Il est écrit au § 4.7.2, en bas de la page 40 du dossier : « Les parois de béton recouvertes de terre constituant le périmètre de la zone d’artifices, les murs intérieurs en béton cellulaire ont une hauteur de 4 mètres avec un grillage anti-projection».

Traduction :
- « parois de béton recouvertes de terre» = source de protection alentour, mais source de fort confinement augmentant le danger à l’intérieur
- « murs intérieurs en béton cellulaire» = murs trop faibles pour protéger des conséquences d’une déflagration.
- « grillage anti-projection» = La division de risque 1.3b comporte un risque d'incendie avec un risque léger de souffle et/ou de projection qui vont détruire la cloison. La chaleur d’un incendie serait reflétée sur la voûte de l’igloo au travers du grillage. Aucune modification de zone d’effet n’est possible avec ce genre de quasi-barrière intérieure qui ne peut pas être comparée à un mur dit « fort ».

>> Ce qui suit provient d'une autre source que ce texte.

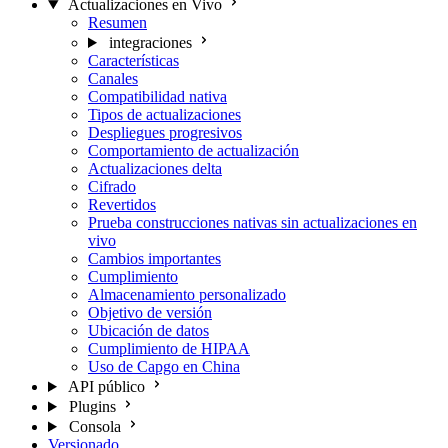
Actualizaciones en Vivo
Resumen
integraciones
Características
Canales
Compatibilidad nativa
Tipos de actualizaciones
Despliegues progresivos
Comportamiento de actualización
Actualizaciones delta
Cifrado
Revertidos
Prueba construcciones nativas sin actualizaciones en
vivo
Cambios importantes
Cumplimiento
Almacenamiento personalizado
Objetivo de versión
Ubicación de datos
Cumplimiento de HIPAA
Uso de Capgo en China
API público
Plugins
Consola
Versionado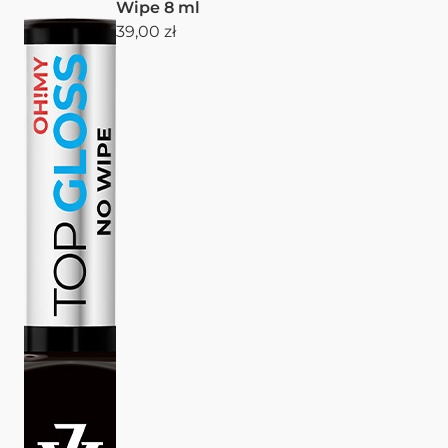
Wipe 8 ml
39,00 zł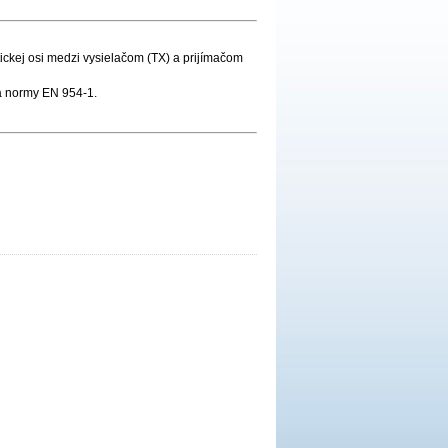
tickej osi medzi vysielačom (TX) a prijímačom
ľa normy EN 954-1.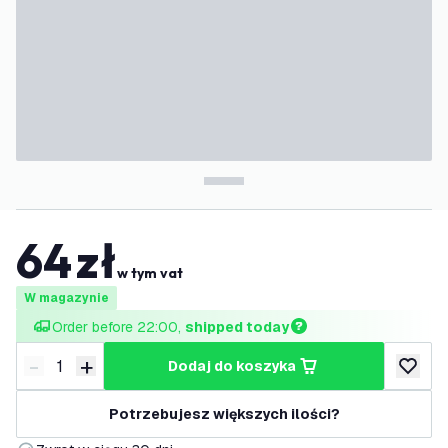
64
zł
w tym vat
W magazynie
Order before 22:00, 
shipped today
-
+
dodaj do koszyka
Zmniejsz ilość
Zwiększ ilość
dodaj d
Potrzebujesz większych ilości?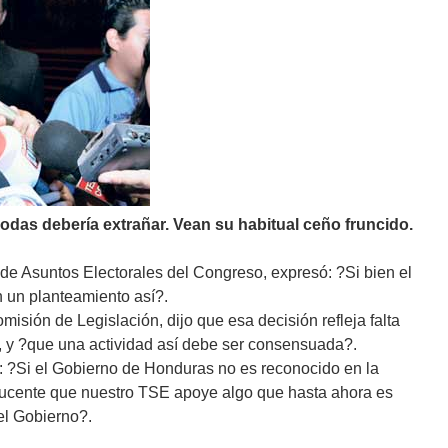
odas debería extrañar. Vean su habitual ceño fruncido.
de Asuntos Electorales del Congreso, expresó: ?Si bien el
 un planteamiento así?.
misión de Legislación, dijo que esa decisión refleja falta
ior, y ?que una actividad así debe ser consensuada?.
: ?Si el Gobierno de Honduras no es reconocido en la
ducente que nuestro TSE apoye algo que hasta ahora es
del Gobierno?.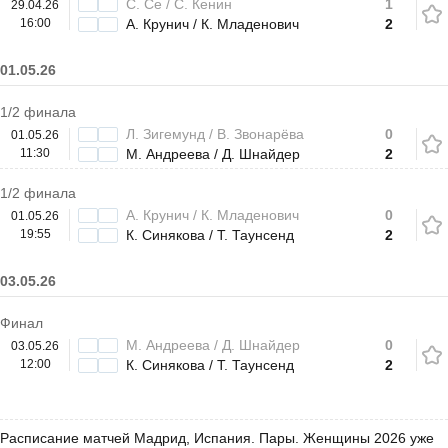
С. Се / С. Кенин
1
29.04.26
16:00
А. Крунич / К. Младенович
2
01.05.26
1/2 финала
Л. Зигемунд / В. Звонарёва
0
01.05.26
11:30
М. Андреева / Д. Шнайдер
2
1/2 финала
А. Крунич / К. Младенович
0
01.05.26
19:55
К. Синякова / Т. Таунсенд
2
03.05.26
Финал
М. Андреева / Д. Шнайдер
0
03.05.26
12:00
К. Синякова / Т. Таунсенд
2
Расписание матчей Мадрид, Испания. Пары. Женщины 2026 уже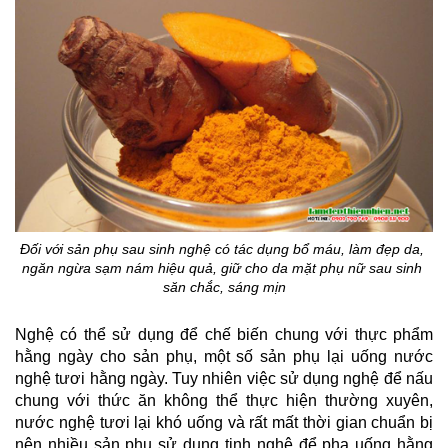
Đối với sản phụ sau sinh nghệ có tác dụng bổ máu, làm đẹp da, 
ngăn ngừa sạm nám hiệu quả, giữ cho da mặt phụ nữ sau sinh 
săn chắc, sáng mịn
Nghệ có thể sử dụng để chế biến chung với thực phẩm 
hằng ngày cho sản phụ, một số sản phụ lại uống nước 
nghệ tươi hằng ngày. Tuy nhiên việc sử dụng nghệ để nấu 
chung với thức ăn không thể thực hiện thường xuyên, 
nước nghệ tươi lại khó uống và rất mất thời gian chuẩn bị 
nên nhiều sản phụ sử dụng tinh nghệ để pha uống hằng 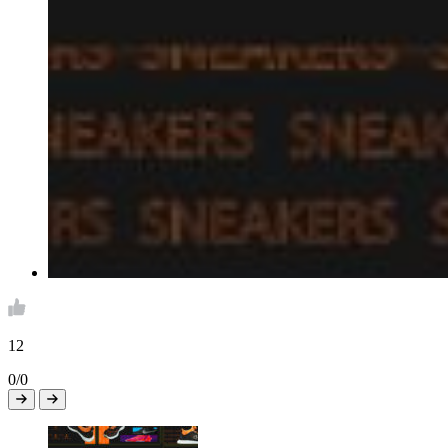
12
0/0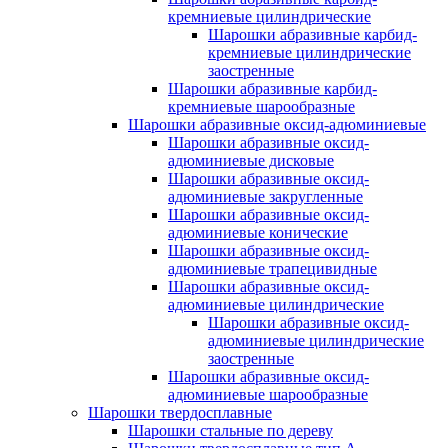
кремниевые цилиндрические
Шарошки абразивные карбид-
кремниевые цилиндрические
заостренные
Шарошки абразивные карбид-
кремниевые шарообразные
Шарошки абразивные оксид-адюминиевые
Шарошки абразивные оксид-
адюминиевые дисковые
Шарошки абразивные оксид-
адюминиевые закругленные
Шарошки абразивные оксид-
адюминиевые конические
Шарошки абразивные оксид-
адюминиевые трапецивидные
Шарошки абразивные оксид-
адюминиевые цилиндрические
Шарошки абразивные оксид-
адюминиевые цилиндрические
заостренные
Шарошки абразивные оксид-
адюминиевые шарообразные
Шарошки твердосплавные
Шарошки стальные по дереву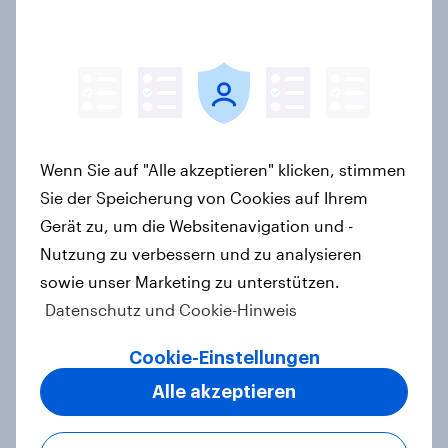
Zu gute Werbung? Wie Deutsche im
Jahr 2026 personalisierte Werbung
wahrnehmen
Report
Wenn Sie auf "Alle akzeptieren" klicken, stimmen
Sie der Speicherung von Cookies auf Ihrem
Debt, Savings & Investment Report
Gerät zu, um die Websitenavigation und -
2026 – Deutschland
Nutzung zu verbessern und zu analysieren
Report
sowie unser Marketing zu unterstützen.
Datenschutz und Cookie-Hinweis
Cookie-Einstellungen
Ökostromer: Offenheit für „grüne
Zukunft“ trifft auf starke
Alle akzeptieren
Preissensibilität
Artikel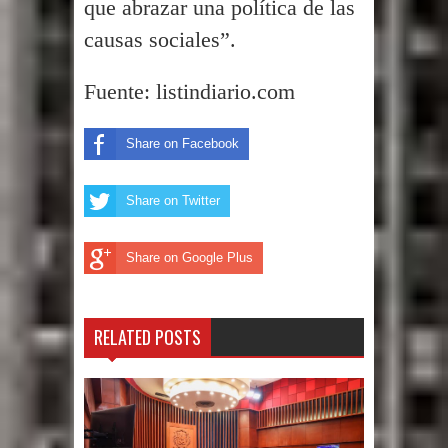
que abrazar una política de las
causas sociales”.
Fuente: listindiario.com
Share on Facebook
Share on Twitter
Share on Google Plus
RELATED POSTS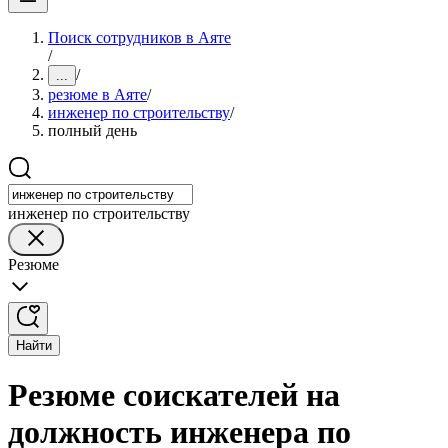
Поиск сотрудников в Аяте
/
/
...
резюме в Аяте
/
инженер по строительству
/
полный день
инженер по строительству
Резюме
Найти
Резюме соискателей на
должность инженера по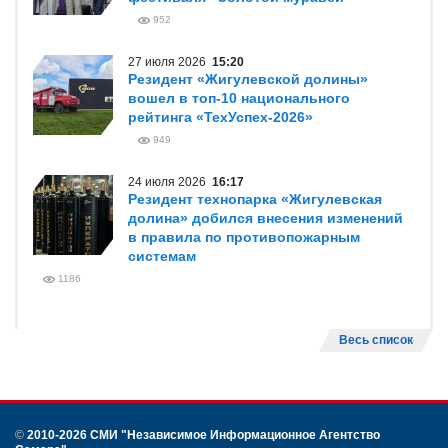
952
27 июля 2026
15:20
Резидент «Жигулевской долины»
вошел в топ-10 национального
рейтинга «ТехУспех-2026»
949
24 июля 2026
16:17
Резидент технопарка «Жигулевская
долина» добился внесения изменений
в правила по противопожарным
системам
1186
Весь список
©
2010-2026 СМИ
"Независимое Информационное Агентство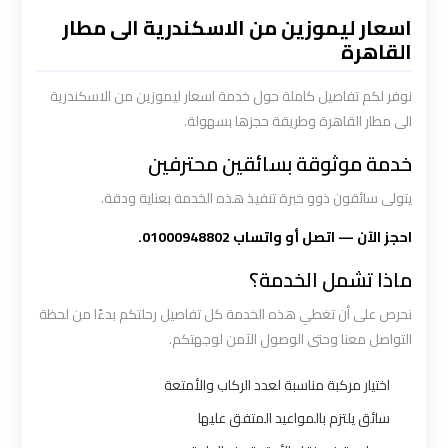
القاهرة
اسعار ليموزين من الاسكندرية الى مطار
القاهرة
سيارة
خاصة
نوفر لكم تفاصيل كاملة حول خدمة اسعار ليموزين من الاسكندرية
الى مطار القاهرة وطريقة حجزها بسهولة.
بالسائق
خدمة موثوقة بسائقين محترفين
شركات
يتولى سائقون ذوو خبرة تنفيذ هذه الخدمة بعناية ودقة.
الليموزين
فى
احجز الآن — اتصل أو واتساب 01000948802.
القاهرة
ماذا تشمل الخدمة؟
نحرص على أن تغطي هذه الخدمة كل تفاصيل رحلتكم بدءًا من لحظة
شركات
التواصل معنا وحتى الوصول الآمن لوجهتكم.
الليموزين
في
اختيار مركبة مناسبة لعدد الركاب والأمتعة
مطار
سائق يلتزم بالمواعيد المتفق عليها
القاهرة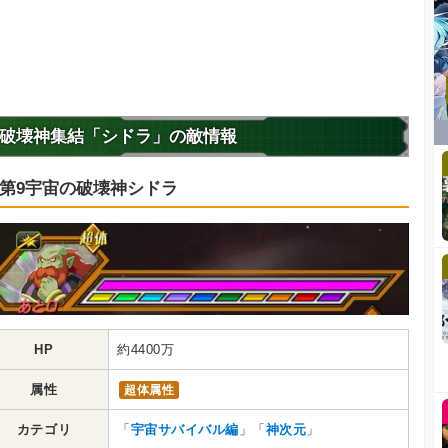
破壊神集結「シドラ」の敵情報
第9宇宙の破壊神シドラ
HP
約4400万
属性
超体属性
カテゴリ
「
宇宙サバイバル編
」「
神次元
」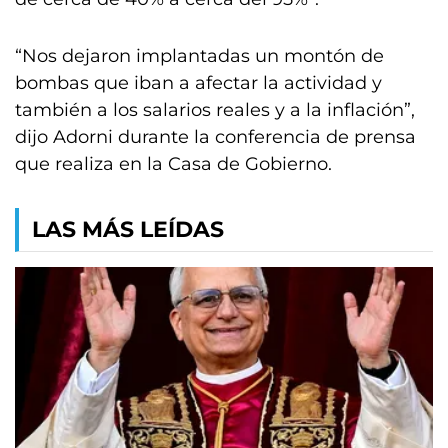
“Nos dejaron implantadas un montón de
bombas que iban a afectar la actividad y
también a los salarios reales y a la inflación”,
dijo Adorni durante la conferencia de prensa
que realiza en la Casa de Gobierno.
LAS MÁS LEÍDAS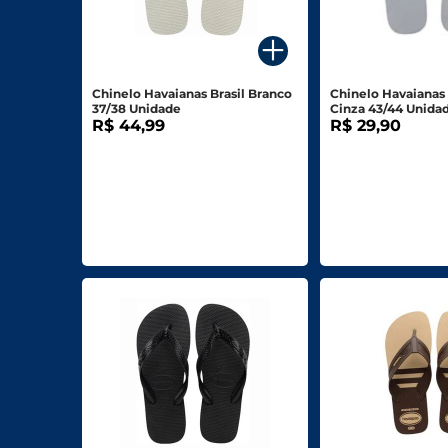
Para o seu Negócio
Departamentos
Chinelo Havaianas Brasil Branco
Chinelo Havaianas
37/38 Unidade
Cinza 43/44 Unida
Mercearia
R$ 44,99
R$ 29,90
Bebidas
Bebidas Alcoólicas
Hortifruti
Carnes, Aves E Peixes
Frios E Laticínios
Congelados
Higiene E Beleza
Limpeza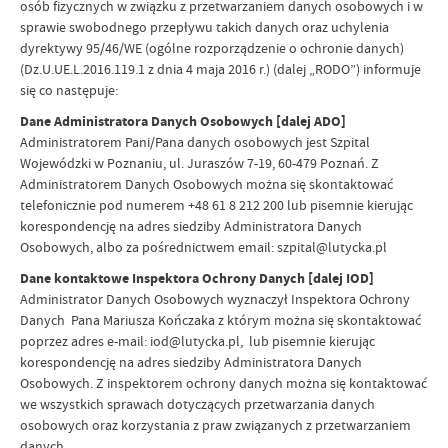
osób fizycznych w związku z przetwarzaniem danych osobowych i w
sprawie swobodnego przepływu takich danych oraz uchylenia
dyrektywy 95/46/WE (ogólne rozporządzenie o ochronie danych)
(Dz.U.UE.L.2016.119.1 z dnia 4 maja 2016 r.) (dalej „RODO”) informuje
się co następuje:
Dane Administratora Danych Osobowych [dalej ADO]
Administratorem Pani/Pana danych osobowych jest Szpital
Wojewódzki w Poznaniu, ul. Juraszów 7-19, 60-479 Poznań. Z
Administratorem Danych Osobowych można się skontaktować
telefonicznie pod numerem +48 61 8 212 200 lub pisemnie kierując
korespondencję na adres siedziby Administratora Danych
Osobowych, albo za pośrednictwem email: szpital@lutycka.pl
Dane kontaktowe Inspektora Ochrony Danych [dalej IOD]
Administrator Danych Osobowych wyznaczył Inspektora Ochrony
Danych Pana Mariusza Kończaka z którym można się skontaktować
poprzez adres e-mail: iod@lutycka.pl, lub pisemnie kierując
korespondencję na adres siedziby Administratora Danych
Osobowych. Z inspektorem ochrony danych można się kontaktować
we wszystkich sprawach dotyczących przetwarzania danych
osobowych oraz korzystania z praw związanych z przetwarzaniem
danych.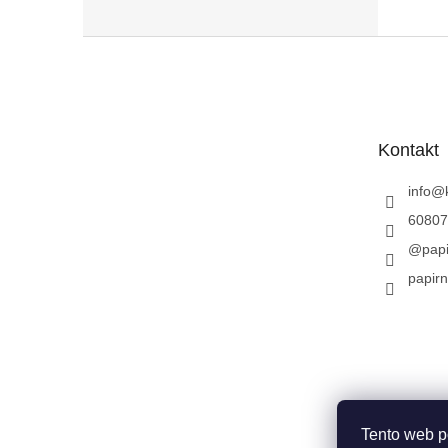
Z
á
p
a
t
Kontakt
í
info
@
60807
@papi
papirn
Tento web p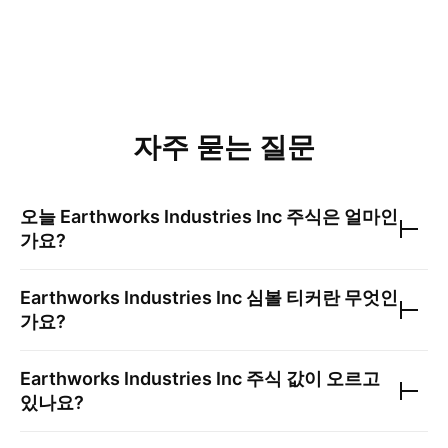
자주 묻는 질문
오늘
Earthworks Industries Inc
주식은 얼마인
가요?
Earthworks Industries Inc
심볼 티커란 무엇인
가요?
Earthworks Industries Inc
주식 값이 오르고
있나요?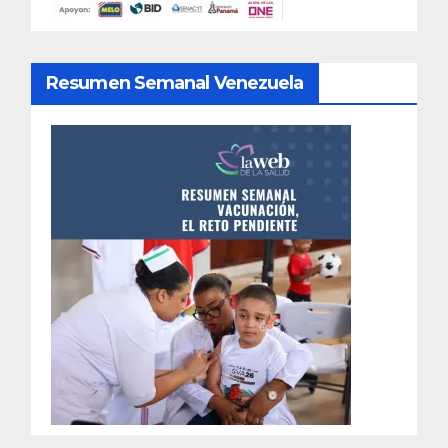
Resumen Semanal Venezuela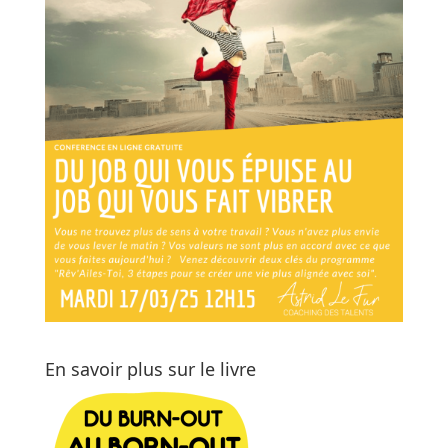
En savoir plus sur le livre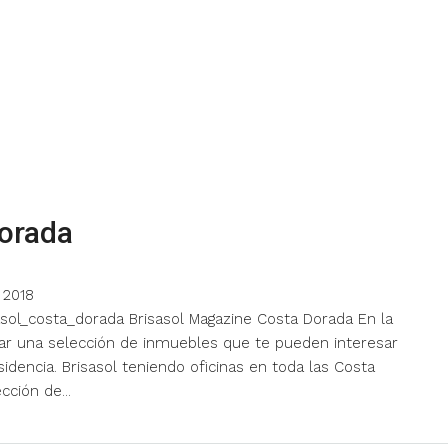
Dorada
 2018
sasol_costa_dorada Brisasol Magazine Costa Dorada En la
rar una selección de inmuebles que te pueden interesar
idencia. Brisasol teniendo oficinas en toda las Costa
cción de...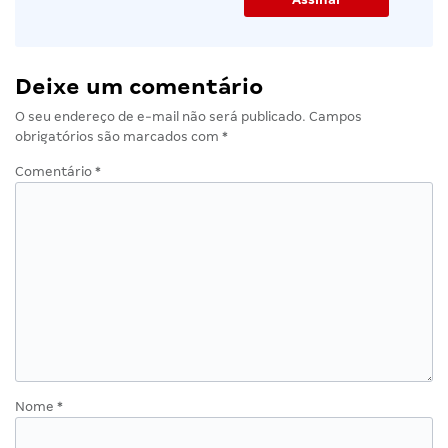
Deixe um comentário
O seu endereço de e-mail não será publicado.
Campos
obrigatórios são marcados com
*
Comentário
*
Nome
*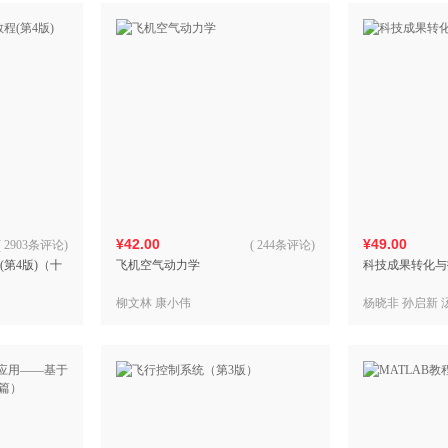
¥42.00
¥49.00
(
2903条评论
)
(
244条评论
)
程(第4版)（十
飞机空气动力学
科技成果转化与
柳文林 康小伟
杨晓非 孙启新 
燕 姜雪 米磊 王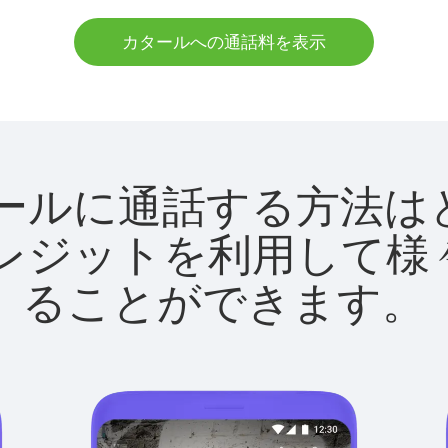
カタールへの通話料を表示
でカタールに通話する方
utクレジットを利用し
ることができます。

Le rédacteur se trompe (volontairement ?) pour faire croire qu’on est en sécurité dans une cocotte minute. Au § 3.5 page 19 du dossier, le tableau 3.5-2 fait le calcul des quantités équivalentes stockées de la manière suivante :















Traduction : - « Compte tenu que tous les produits sont stockés dans un même local » signifie que, au regard de la réglementation sur le stockage des matières dangereuses, l’ensemble du chargement est considéré de la division de risque la plus pénalisante, 1.3b.


Calcul des quantités équivalentes selon les règles fixées par l’administration * :

1000 Kg DR 1.3 + 800 Kg DR 1.4 = 1800 Kg DR 1.3 puisque «tous les produits sont stockés dans le même local », voir ci-dessus.
Rapporté en quantité équivalente, la quantité de matière active est égale à 1800 Kg / 3* = 600 Kg équivalents.

Calcul selon le rédacteur du dossier *:

1000 Kg DR 1.3 / 3* = 333 Kg équivalents + 800 Kg DR 1.4 / 5* = 160 Kg équivalents = 493 Kg équivalents.

Le rédacteur multiplie sans le dire la valeur de 493 Kg par 3 pour atteindre discrètement une valeur hypothétique de 1480 kg, valeur qui, cette fois ci divisée par 3 avec l’apparence de la plus grande rigueur, représente officiellement 493 Kg équivalents.

C’est tordu ? C’est voulu … 600 Kg équivalents placeraient le dépôt sous le régime sévèrement contrôlé de l’autorisation préfectorale d’exploiter, alors que 493 Kg équivalents le placent sous le régime quasiment ignoré de l’enregistrement …


Le SPSD se propose de disséquer régulièrement un dossiers de ce genre et, de le comparer à la réalité, jusqu’à ce que les choses rentrent dans l’ordre


* Les néophytes se référeront au décret n° 2014-285 du 3 mars 2014 modifiant la nomenclature des installations classées pour la protection de l’environnement, rubrique 4220 note 1.